- The Washington Times - Sunday, February 9, 2003

According to a recent memo sent to top political supporters, Democratic presidential aspirant Dick Gephardt plans to " 'reintroduce' himself to America not solely as a Washington figure, but as a Midwestern success story, who has taken the values and lessons learned from his parents, teachers and community and forcefully applied them to his politics and ideas." Apparently, this is necessary so that the former House minority leader can "break out of the congressional box he has been required to operate in." If Mr. Gephardt plans to return to his roots, then that should come as good news.

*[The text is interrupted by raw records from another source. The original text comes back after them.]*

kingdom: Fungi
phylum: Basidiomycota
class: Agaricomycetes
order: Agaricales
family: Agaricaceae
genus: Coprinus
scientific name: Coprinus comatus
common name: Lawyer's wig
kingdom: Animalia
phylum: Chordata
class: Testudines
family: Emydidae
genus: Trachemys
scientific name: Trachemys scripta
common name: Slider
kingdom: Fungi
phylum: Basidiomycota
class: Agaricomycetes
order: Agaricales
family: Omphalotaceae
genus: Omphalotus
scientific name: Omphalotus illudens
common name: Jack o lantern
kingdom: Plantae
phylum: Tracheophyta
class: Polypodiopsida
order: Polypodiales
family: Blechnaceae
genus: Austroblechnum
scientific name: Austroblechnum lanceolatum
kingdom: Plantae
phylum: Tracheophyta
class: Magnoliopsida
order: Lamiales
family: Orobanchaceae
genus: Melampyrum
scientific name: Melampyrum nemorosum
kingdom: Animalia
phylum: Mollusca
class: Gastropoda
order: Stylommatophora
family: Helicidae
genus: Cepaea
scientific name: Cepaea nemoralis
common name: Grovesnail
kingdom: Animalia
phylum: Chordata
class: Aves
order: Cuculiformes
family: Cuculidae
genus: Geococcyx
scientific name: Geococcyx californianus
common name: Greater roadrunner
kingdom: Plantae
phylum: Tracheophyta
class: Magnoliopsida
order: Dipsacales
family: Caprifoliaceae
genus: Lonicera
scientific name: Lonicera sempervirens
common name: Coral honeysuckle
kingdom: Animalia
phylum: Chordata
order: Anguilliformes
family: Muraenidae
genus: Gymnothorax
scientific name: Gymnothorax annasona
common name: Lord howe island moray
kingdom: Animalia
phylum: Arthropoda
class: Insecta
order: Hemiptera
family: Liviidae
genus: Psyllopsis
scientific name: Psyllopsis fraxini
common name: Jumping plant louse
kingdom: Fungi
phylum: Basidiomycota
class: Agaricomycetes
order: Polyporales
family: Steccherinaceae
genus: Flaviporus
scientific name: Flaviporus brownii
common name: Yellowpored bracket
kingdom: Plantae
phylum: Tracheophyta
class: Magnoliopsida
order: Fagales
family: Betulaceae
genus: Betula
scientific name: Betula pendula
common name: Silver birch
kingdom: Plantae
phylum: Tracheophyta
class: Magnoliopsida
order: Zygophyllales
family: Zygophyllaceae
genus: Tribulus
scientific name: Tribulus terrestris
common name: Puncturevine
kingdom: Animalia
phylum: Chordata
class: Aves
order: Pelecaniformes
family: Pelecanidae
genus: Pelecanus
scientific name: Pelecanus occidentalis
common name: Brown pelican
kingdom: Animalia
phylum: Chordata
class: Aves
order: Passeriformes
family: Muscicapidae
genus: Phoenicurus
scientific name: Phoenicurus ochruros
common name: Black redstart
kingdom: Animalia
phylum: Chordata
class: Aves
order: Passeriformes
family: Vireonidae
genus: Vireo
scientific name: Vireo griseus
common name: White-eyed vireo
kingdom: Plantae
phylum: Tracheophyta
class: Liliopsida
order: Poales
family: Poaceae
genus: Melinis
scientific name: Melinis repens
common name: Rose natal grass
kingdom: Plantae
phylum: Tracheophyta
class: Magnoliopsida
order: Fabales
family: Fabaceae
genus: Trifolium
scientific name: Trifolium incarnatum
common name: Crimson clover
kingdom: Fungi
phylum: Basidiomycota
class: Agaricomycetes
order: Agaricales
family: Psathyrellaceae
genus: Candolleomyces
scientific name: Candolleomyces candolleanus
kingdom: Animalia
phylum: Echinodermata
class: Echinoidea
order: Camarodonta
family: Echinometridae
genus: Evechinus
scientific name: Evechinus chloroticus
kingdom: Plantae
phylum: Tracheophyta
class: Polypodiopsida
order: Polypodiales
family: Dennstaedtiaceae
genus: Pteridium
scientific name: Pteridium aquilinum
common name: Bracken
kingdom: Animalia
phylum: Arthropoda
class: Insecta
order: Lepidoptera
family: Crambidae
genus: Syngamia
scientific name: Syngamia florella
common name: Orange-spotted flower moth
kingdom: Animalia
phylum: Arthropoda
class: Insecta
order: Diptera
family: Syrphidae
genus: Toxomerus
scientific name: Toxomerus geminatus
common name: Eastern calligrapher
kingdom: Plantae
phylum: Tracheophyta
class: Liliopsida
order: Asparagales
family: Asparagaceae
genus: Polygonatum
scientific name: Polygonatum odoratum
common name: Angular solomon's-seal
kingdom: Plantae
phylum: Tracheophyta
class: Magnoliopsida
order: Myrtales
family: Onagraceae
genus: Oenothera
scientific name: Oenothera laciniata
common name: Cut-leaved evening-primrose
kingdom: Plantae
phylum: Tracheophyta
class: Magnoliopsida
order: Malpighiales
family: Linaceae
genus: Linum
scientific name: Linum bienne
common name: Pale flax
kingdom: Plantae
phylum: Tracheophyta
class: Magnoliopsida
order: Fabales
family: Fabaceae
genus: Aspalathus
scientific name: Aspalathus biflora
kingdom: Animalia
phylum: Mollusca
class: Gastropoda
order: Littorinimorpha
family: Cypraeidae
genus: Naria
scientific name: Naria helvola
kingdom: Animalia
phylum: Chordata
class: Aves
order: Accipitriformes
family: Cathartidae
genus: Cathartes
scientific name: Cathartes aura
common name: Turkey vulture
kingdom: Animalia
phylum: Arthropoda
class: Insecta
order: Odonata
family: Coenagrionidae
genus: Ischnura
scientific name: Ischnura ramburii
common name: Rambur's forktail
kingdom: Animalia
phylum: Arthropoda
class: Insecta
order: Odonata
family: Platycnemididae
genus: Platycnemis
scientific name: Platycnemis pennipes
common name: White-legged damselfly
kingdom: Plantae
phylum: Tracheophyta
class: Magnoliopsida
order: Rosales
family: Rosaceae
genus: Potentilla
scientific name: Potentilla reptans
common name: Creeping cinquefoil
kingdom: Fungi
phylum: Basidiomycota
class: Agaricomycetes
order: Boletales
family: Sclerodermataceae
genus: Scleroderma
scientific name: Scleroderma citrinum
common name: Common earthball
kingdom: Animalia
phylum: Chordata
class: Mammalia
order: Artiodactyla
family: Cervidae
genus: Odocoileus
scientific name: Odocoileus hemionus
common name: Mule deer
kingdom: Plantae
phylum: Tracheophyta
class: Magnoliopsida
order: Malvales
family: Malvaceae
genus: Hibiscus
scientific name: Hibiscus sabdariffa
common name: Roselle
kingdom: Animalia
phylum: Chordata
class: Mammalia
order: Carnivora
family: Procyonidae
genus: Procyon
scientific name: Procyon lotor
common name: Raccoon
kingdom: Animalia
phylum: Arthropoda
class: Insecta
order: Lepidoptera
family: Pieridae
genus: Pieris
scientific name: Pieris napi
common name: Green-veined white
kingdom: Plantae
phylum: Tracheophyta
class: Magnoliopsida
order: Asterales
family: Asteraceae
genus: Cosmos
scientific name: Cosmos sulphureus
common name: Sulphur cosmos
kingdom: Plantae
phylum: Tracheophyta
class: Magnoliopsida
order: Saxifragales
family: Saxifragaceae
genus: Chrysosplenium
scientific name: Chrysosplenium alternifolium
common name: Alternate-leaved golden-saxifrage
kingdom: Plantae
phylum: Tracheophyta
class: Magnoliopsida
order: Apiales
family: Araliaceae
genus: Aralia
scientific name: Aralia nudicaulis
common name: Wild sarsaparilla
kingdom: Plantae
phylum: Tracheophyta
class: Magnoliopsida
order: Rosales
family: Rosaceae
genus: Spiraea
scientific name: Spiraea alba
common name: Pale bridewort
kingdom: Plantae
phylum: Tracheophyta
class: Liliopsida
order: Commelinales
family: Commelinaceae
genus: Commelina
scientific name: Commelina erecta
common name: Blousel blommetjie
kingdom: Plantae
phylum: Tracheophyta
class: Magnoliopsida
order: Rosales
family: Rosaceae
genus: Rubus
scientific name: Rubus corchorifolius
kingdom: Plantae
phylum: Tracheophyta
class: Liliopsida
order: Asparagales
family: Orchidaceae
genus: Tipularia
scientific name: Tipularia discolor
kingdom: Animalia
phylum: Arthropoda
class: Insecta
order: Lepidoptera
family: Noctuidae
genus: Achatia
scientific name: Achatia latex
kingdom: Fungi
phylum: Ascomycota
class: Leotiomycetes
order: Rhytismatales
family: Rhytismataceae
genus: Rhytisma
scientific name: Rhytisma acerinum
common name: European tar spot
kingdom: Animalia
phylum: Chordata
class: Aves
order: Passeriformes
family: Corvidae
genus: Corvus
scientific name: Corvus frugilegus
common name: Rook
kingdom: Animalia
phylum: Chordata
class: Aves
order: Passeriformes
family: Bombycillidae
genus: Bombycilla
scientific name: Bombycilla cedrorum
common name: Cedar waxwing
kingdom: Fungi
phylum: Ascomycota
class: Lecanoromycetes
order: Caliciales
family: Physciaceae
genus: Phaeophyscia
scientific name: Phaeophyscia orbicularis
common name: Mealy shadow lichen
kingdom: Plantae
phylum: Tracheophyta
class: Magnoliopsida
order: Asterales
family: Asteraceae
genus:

After all, when the Missourian first came to Congress, his views were far more in line with the political mainstream. For starters, he was a dedicated pro-lifer and anti-taxer. As a freshman, he landed a coveted spot on the powerful Ways and Means Committee, later supporting the deep tax cuts of Ronald Reagan in 1981 and cosponsoring the House version of a sweeping overhaul of the tax code that would pass in 1986.
Mr. Gephardt distinguished himself from the party's liberal wing in other areas, too, such as opposing increases in the minimum-wage and federal busing initiatives. So concerned was Mr. Gephardt that moderates in the party were not having their voice heard in the imperiously liberal House that he helped found the Democratic Leadership Council.
But, if Mr. Gephardt plans to reintroduce himself, somehow we doubt he'll find the campaign trail so liberating. After all, it was during his only bid for president in 1988 that Mr. Gephardt lurched to the left. In an effort to secure the union vote in the all-important Iowa caucus, Mr. Gephardt suddenly decided he was against free trade. To appease other liberal interest groups, he flip-flopped on abortion, and offered only tepid support for his own tax-reform bill. He came out in support of the minimum wage.
In Iowa, at least, the makeover worked; Mr. Gephardt narrowly led the Democratic field with 31 percent of the vote. But his sudden liberal conversion hurt him badly in the second primary contest, in New Hampshire, and Mr. Gephardt's campaign never recovered. Neither, it seems, did Mr. Gephardt.
Of course, as with his first reintroduction, Mr. Gephardt's upcoming effort has nothing to do with his own convictions and everything to do with his ambitions. If the former leader of House Democrats now finds himself in a box, it is a box that he created himself.